Stated goal
In the DNS excerpt below, condense the paragraph beginning "The problem with these warning pages" into a short bulleted list that keeps its main facts.

My resolver verifies DNSSEC. Suddenly, I could not verify DNSSEC, which is a good indication that either DNSSEC was misconfigured or someone was modifying DNS responses. Note that the response appeared to come from Google's name server (8.8.8.8).

My first step in debugging this problem was dnsviz.net, a website operated by Sandia National Laboratory. The site does a good job of visualizing DNSSEC and identifying configuration issues. Bleepingcomputer.com looked fine. Bleepingcomputer didn't use DNSSEC. So why the error? There was another error in my resolver's logs that shed some light on the issue:

no valid RRSIG resolving 'bleepingcomputer.com/DS/IN': 8.8.8.8#53

DNSSEC has to establish somehow if a particular site supports DNSSEC or not. The parent zone should offer an "NSEC3" record to identify zones that are not signed or not signed. DS records, also offered by the parent zone, verify the keys you may receive for a zone. If DNS is intercepted, the requests for these records may fail, indicating that something odd is happening.

So, someone was "playing" with DNS. And it affected various DNS servers I tried, not just Comcast or Google. Using "dig" to query the name servers directly, and skipping DNSSEC, I received a response:

8.8.8.8.53 > 10.64.10.10.4376: 35148 2/0/1 www.bleepingcomputer.com. A 192.73.243.24, www.bleepingcomputer.com. A 192.73.243.36 (85)

Usually, www.bleepingcomputer.com resolved to:

% dig +short www.bleepingcomputer.com
104.20.185.56
172.67.2.229
104.20.184.56

It took a bit of convincing, but I was able to pull up the web page at the wrong IP address:

The problem with these warning pages is that you usually never see them. Even if you resolve the IP address, TLS will break the connection, and many sites employ strict transport security. As part of my Comcast business account, I can "brand" the page, but by default, it is hard to tell that this page was delivered by Comcast.

But how do we know if someone is interfering with DNS traffic? A simple check I am employing is to look for the DNS timing and compare the TTL values for different name servers.

(1) Check timing

Send the same query to multiple public recursive DNS servers. For example:

% dig www.bleepingcomputer.com @75.75.75.75

; <<>> DiG 9.10.6 <<>> www.bleepingcomputer.com @75.75.75.75
;; global options: +cmd
;; Got answer:
;; ->>HEADER<<- opcode: QUERY, status: NOERROR, id: 8432
;; flags: qr rd ra; QUERY: 1, ANSWER: 3, AUTHORITY: 0, ADDITIONAL: 1

;; OPT PSEUDOSECTION:
; EDNS: version: 0, flags:; udp: 512
;; QUESTION SECTION:
;www.bleepingcomputer.com.    IN    A

;; ANSWER SECTION:
www.bleepingcomputer.com. 89    IN    A    104.20.185.56
www.bleepingcomputer.com. 89    IN    A    104.20.184.56
www.bleepingcomputer.com. 89    IN    A    172.67.2.229

;; Query time: 59 msec
;; SERVER: 75.75.75.75#53(75.75.75.75)
;; WHEN: Tue May 07 20:00:05 EDT 2024
;; MSG SIZE  rcvd: 101

Dig includes the "Query time" in its output. In this case, it was 59 msec. We expect a speedy time like this for Comcast's DNS server while connected to Comcast's network. But let's compare this to other servers:

8.8.8.8: 59 msec
1.1.1.1: 59 msec
9.9.9.9: 64 msec
11.11.11.11: 68 msec
113.113.113.113: 69 msec

The results are very consistent. In particular, the last one is interesting. This server is located in China.

Extracted records
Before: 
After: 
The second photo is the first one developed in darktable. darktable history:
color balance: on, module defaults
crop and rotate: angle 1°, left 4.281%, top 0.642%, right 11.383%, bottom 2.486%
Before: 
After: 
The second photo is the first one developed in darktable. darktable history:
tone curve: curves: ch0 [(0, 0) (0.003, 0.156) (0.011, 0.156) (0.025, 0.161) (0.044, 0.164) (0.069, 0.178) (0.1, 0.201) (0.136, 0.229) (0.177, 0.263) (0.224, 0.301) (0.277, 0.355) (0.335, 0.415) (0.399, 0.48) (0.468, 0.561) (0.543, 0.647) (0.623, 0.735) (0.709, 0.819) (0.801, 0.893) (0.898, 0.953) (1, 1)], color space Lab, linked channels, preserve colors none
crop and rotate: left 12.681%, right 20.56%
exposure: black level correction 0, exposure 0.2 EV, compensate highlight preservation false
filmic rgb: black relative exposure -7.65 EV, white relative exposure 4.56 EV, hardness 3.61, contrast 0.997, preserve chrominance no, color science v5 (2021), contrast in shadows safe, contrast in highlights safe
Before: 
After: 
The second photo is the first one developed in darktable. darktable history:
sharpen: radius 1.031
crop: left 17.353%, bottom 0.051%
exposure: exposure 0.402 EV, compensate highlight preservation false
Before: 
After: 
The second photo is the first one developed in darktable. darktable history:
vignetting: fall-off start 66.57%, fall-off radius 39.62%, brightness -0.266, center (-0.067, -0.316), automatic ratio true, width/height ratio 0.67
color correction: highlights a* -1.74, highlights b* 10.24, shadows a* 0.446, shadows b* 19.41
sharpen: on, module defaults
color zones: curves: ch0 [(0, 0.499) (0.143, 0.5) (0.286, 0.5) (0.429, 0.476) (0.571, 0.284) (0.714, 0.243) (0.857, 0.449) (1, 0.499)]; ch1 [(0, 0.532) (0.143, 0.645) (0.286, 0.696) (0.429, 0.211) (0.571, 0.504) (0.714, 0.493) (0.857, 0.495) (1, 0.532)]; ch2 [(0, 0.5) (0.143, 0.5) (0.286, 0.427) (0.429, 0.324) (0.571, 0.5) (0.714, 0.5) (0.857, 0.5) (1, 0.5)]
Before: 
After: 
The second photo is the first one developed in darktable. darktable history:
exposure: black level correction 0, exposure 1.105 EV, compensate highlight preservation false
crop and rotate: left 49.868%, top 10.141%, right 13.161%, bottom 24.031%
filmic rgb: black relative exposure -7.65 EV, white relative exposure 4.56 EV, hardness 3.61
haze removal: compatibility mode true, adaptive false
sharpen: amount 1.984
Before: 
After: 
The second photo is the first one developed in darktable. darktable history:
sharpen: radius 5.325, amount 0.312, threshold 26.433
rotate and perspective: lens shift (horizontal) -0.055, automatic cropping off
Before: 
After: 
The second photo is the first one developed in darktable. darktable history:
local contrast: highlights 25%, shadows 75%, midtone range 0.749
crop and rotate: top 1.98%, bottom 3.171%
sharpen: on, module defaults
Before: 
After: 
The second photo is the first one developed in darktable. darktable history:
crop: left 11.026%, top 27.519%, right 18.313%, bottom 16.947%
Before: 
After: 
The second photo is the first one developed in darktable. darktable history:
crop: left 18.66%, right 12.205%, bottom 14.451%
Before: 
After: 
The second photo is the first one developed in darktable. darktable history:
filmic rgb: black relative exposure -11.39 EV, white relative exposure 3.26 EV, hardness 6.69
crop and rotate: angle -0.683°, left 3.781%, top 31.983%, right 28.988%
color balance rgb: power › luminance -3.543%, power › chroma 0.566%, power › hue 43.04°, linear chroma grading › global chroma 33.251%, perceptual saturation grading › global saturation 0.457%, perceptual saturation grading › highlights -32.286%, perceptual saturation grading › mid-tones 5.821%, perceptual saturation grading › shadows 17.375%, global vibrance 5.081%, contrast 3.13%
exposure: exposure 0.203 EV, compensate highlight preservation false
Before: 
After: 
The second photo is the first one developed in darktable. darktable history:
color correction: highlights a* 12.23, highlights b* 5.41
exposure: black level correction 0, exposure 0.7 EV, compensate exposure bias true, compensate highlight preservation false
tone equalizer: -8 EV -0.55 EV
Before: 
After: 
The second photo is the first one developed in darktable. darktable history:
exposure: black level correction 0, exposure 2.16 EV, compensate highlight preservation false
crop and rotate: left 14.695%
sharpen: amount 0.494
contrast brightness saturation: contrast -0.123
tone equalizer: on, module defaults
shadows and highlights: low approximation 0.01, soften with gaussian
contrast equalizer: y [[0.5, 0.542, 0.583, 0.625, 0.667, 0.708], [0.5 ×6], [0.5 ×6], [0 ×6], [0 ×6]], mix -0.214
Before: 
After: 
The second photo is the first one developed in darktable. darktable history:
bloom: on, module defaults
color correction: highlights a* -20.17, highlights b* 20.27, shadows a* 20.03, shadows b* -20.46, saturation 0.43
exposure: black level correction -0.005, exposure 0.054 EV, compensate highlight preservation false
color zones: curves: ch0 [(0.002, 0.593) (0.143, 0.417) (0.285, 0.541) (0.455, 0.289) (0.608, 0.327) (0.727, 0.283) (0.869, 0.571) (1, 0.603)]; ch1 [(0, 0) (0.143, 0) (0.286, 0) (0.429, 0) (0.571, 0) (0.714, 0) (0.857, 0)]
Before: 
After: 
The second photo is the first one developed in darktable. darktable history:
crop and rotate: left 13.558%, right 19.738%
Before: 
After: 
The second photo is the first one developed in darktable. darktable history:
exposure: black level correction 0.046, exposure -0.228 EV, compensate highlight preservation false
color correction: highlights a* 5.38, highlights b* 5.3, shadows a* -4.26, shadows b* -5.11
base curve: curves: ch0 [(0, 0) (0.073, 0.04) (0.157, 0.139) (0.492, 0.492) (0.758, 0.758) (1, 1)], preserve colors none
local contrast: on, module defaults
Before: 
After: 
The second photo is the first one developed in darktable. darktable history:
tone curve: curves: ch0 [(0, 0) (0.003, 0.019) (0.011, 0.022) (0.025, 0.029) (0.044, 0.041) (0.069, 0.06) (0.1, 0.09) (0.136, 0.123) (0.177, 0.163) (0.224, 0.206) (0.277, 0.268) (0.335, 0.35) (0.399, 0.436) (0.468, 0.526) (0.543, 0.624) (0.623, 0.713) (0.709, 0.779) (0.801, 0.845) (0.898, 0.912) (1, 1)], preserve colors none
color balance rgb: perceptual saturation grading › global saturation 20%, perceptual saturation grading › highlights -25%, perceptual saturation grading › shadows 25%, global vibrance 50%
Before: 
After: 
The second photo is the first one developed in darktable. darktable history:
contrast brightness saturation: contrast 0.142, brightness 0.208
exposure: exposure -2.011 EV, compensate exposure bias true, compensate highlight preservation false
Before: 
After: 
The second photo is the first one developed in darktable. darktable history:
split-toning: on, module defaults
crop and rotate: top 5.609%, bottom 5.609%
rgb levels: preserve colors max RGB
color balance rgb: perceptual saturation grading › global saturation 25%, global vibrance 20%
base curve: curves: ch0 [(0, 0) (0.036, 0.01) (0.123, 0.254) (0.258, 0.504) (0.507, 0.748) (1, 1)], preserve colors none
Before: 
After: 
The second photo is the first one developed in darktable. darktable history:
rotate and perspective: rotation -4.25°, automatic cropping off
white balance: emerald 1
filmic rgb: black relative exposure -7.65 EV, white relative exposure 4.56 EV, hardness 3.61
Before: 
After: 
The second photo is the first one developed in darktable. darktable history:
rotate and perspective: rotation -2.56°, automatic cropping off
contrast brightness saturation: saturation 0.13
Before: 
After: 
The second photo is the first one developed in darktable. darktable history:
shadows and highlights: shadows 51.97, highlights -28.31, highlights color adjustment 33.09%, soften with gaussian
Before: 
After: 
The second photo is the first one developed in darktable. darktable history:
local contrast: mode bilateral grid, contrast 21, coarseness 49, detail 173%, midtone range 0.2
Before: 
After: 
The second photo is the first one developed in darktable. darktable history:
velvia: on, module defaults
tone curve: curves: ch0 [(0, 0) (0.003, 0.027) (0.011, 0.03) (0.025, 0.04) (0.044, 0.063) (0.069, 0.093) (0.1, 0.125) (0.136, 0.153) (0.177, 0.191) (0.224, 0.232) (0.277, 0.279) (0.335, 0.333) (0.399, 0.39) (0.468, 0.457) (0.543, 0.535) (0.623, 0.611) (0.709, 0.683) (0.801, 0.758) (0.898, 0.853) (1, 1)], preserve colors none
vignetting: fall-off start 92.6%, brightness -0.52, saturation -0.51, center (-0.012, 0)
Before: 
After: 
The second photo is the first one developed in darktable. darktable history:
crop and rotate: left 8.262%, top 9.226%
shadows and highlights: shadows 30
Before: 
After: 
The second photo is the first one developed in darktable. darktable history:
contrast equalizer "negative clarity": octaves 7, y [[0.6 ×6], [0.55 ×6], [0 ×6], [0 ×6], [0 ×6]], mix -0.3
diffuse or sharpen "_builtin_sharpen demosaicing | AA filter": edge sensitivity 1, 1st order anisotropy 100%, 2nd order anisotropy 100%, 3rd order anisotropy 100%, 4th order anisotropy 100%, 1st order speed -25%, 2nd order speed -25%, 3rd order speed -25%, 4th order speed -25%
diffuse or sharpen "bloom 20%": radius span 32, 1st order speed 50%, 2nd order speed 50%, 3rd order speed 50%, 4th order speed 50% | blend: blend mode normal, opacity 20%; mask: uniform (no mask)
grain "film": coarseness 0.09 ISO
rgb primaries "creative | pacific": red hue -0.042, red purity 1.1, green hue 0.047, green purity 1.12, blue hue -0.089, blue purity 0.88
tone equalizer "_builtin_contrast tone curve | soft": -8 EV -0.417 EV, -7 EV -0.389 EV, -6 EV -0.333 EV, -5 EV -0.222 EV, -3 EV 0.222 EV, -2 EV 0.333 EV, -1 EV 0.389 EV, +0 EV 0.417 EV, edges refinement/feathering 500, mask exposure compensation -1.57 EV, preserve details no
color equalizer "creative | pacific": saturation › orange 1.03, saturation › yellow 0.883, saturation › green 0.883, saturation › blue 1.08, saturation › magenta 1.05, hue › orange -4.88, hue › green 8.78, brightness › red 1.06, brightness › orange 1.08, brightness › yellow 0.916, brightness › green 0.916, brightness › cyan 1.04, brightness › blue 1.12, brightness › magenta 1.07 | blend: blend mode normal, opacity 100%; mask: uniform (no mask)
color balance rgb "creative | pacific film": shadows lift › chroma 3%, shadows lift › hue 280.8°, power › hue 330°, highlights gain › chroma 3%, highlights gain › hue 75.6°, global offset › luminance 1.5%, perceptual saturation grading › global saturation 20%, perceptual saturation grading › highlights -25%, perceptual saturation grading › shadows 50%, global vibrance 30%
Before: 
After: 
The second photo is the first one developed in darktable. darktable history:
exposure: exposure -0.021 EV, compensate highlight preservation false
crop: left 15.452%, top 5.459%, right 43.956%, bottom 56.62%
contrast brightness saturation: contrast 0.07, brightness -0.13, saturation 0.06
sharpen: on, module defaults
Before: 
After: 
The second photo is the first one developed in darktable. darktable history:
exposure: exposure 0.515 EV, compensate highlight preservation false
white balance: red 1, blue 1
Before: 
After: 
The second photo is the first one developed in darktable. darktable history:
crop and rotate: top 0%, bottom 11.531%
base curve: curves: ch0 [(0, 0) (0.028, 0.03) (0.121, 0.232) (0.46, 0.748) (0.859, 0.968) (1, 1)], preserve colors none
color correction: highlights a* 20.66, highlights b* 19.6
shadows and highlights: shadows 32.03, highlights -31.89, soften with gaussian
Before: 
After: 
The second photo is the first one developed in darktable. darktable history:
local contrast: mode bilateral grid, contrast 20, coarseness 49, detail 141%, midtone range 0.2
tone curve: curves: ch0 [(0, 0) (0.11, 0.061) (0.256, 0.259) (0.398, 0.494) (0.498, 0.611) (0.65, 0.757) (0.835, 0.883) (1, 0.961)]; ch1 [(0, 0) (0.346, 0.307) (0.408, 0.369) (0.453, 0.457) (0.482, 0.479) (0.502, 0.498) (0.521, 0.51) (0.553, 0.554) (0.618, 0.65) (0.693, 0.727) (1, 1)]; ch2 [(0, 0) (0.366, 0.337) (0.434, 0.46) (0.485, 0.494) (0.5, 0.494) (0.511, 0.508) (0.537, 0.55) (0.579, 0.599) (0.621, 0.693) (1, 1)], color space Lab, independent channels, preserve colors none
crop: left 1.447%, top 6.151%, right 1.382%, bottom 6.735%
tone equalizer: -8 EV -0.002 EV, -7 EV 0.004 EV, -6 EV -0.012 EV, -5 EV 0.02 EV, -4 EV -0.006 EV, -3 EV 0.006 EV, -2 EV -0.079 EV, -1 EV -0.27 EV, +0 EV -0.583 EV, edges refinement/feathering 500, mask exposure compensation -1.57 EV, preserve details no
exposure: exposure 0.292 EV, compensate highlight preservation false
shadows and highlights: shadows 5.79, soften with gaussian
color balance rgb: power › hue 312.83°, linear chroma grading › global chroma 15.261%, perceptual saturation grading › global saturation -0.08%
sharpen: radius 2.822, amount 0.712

Output for this task
- Warning pages like this are usually never seen.
- Even if the IP address resolves, TLS breaks the connection, and many sites use strict transport security.
- A Comcast business account lets the user brand the page.
- By default, it is hard to tell that Comcast delivered the page.